Cutting your teeth…honing your skills…paying your dues…(and, my favorite)…making your bones. Whatever you want to call it, Jimi Hendrix did it all in the days prior to achieving eternal superstardom as the greatest rock guitarist of all time. He played for years in backup bands for such American artists as Little Richard, Sam Cooke, the Isley Brothers and Joey Dee and the Starlighters. But it wasn’t until he went to England in 1966 that he finally became a main attraction. His famous November 1966 gig at London’s Bag O’Nails club attracted the rock royalty of the day: Eric Clapton, John Lennon, Paul McCartney, Jeff Beck, Pete Townshend, Brian Jones, and Mick Jagger — all of whom were awestruck by his talent. He was the hottest ticket in town, but he never lost sight of the fact that he was a working musician, as evidenced by this little tale:
On April 21, 1967, he was on a bill in Newcastle, England, with several other up-and-coming acts: American pop trio The Walker Brothers, singer/songwriter Cat Stevens and “special guest star” Engelbert Humperdinck (born Gerry Dorsey and once sued by heirs of the German composer whose name he appropriated without permission).
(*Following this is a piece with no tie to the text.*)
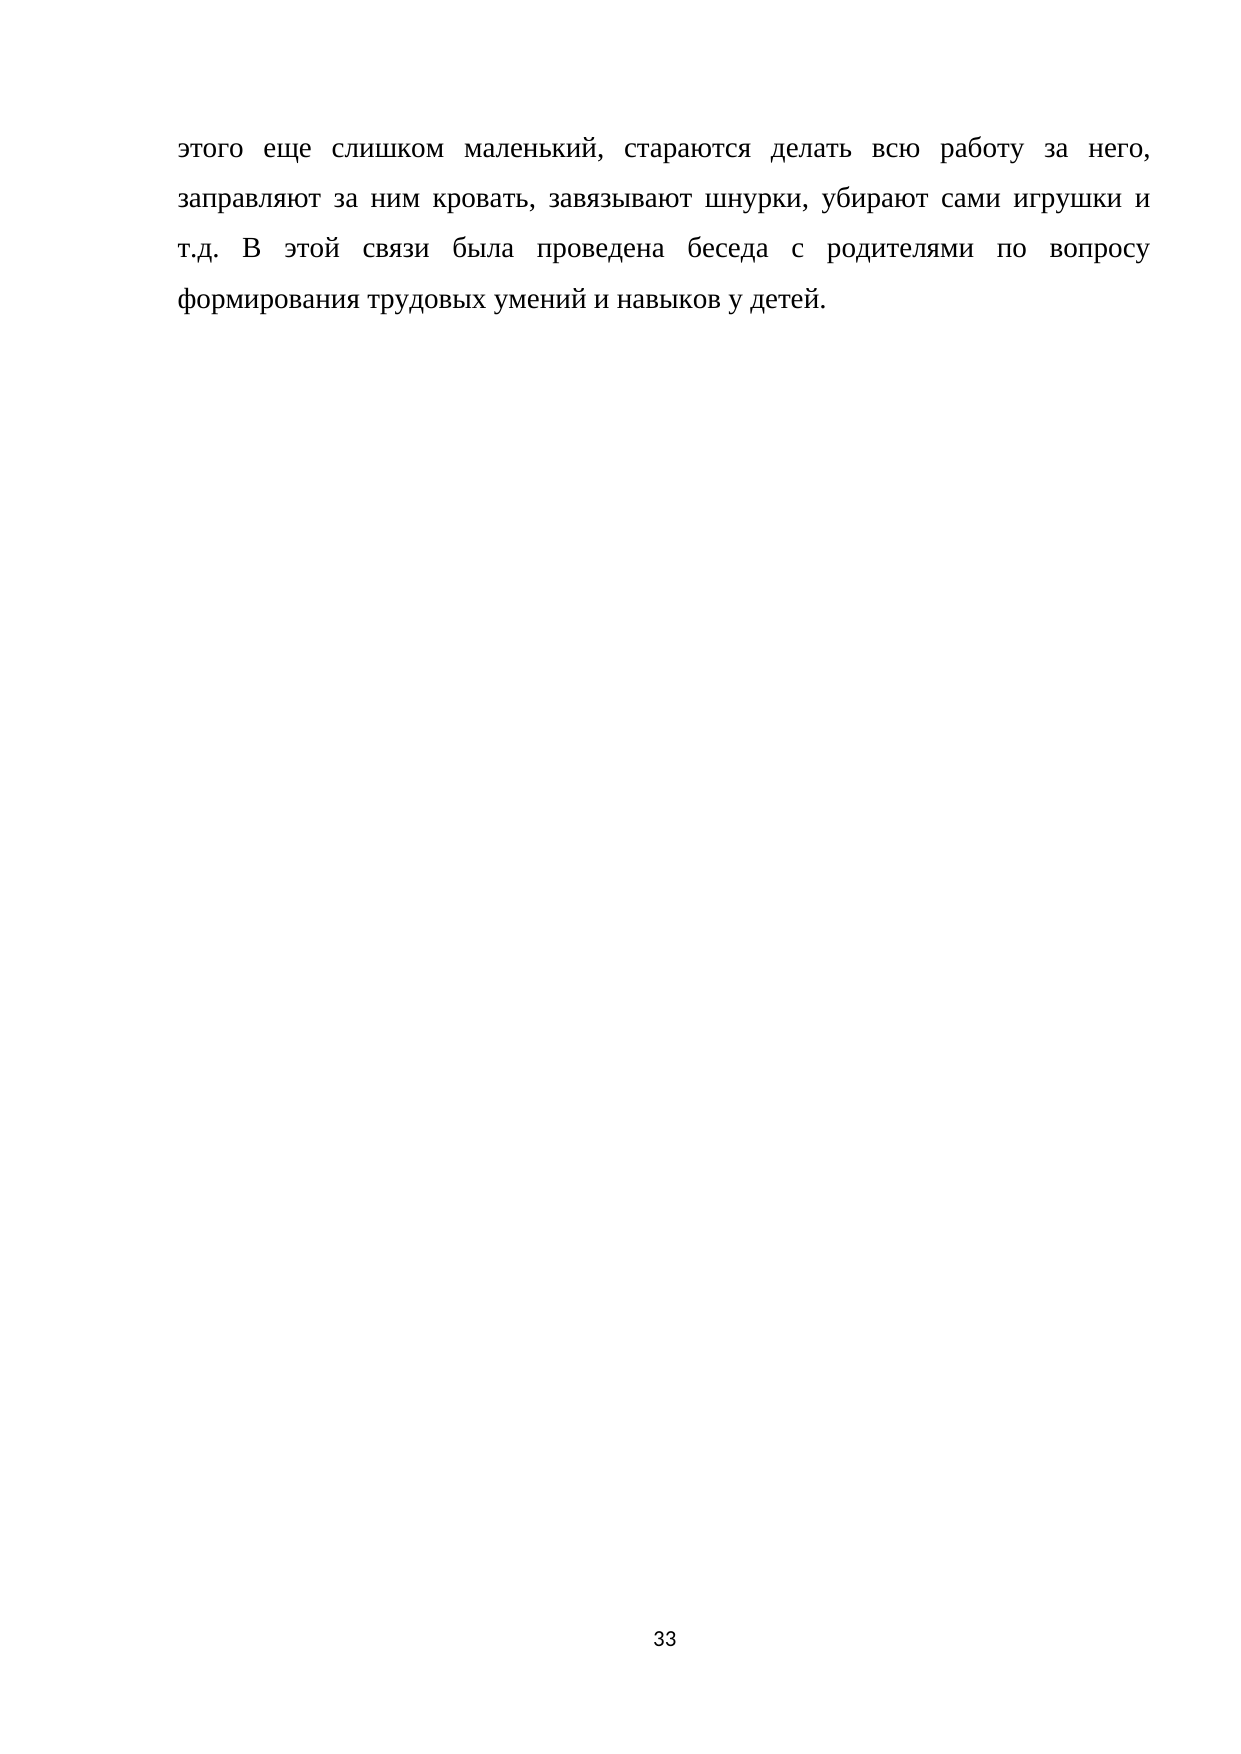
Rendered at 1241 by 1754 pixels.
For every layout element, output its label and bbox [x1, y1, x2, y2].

text [177, 130, 1152, 314]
The suave Engelbert said that Jimi happily came to his rescue that night by offering to play backup for him in place of his original guitarist, who had left the tour. Jimi wasn’t allowed on stage with the crooner, so he stood behind the curtain. Said Humperdinck in a 2011 interview, “He played on every number; it was like hearing three guitarists behind me instead of just one. He put all his own little tricks in there and it sounded great. I only wish it had been a recorded show, knowing Hendrix was on it; what can you do, it’s too late.” [A personal tidbit: I once took my grandmother, a big Engelbert fan, to one of his concerts. It was an outdoor venue and the singer was miffed because passing trains kept drowning him out.]
Jimi returned to the U.S. in 1967 with bassist Noel Redding and drummer Mitch Mitchell (now called The Jimi Hendrix Experience) and ended up being the the toast of the Monterey Pop Festival. He was finally a sensation on his own turf. The Monkees were fans, and invited him on their first tour — as their opening act! The group’s teenybopper fans hated Jimi’s heavy sound, and he ended up leaving the tour after only six shows. Below is an interesting video of a radio announcement for a Monkees/Hendrix gig.
Perhaps more than any other musician in rock history, Jimi Hendrix loved to play. It didn’t matter what, where, when, or with whom. Had he lived, he might have rivaled James Brown as the hardest working man in show biz.
Happy 72nd birthday, Voodoo Child! Kiss the sky for me.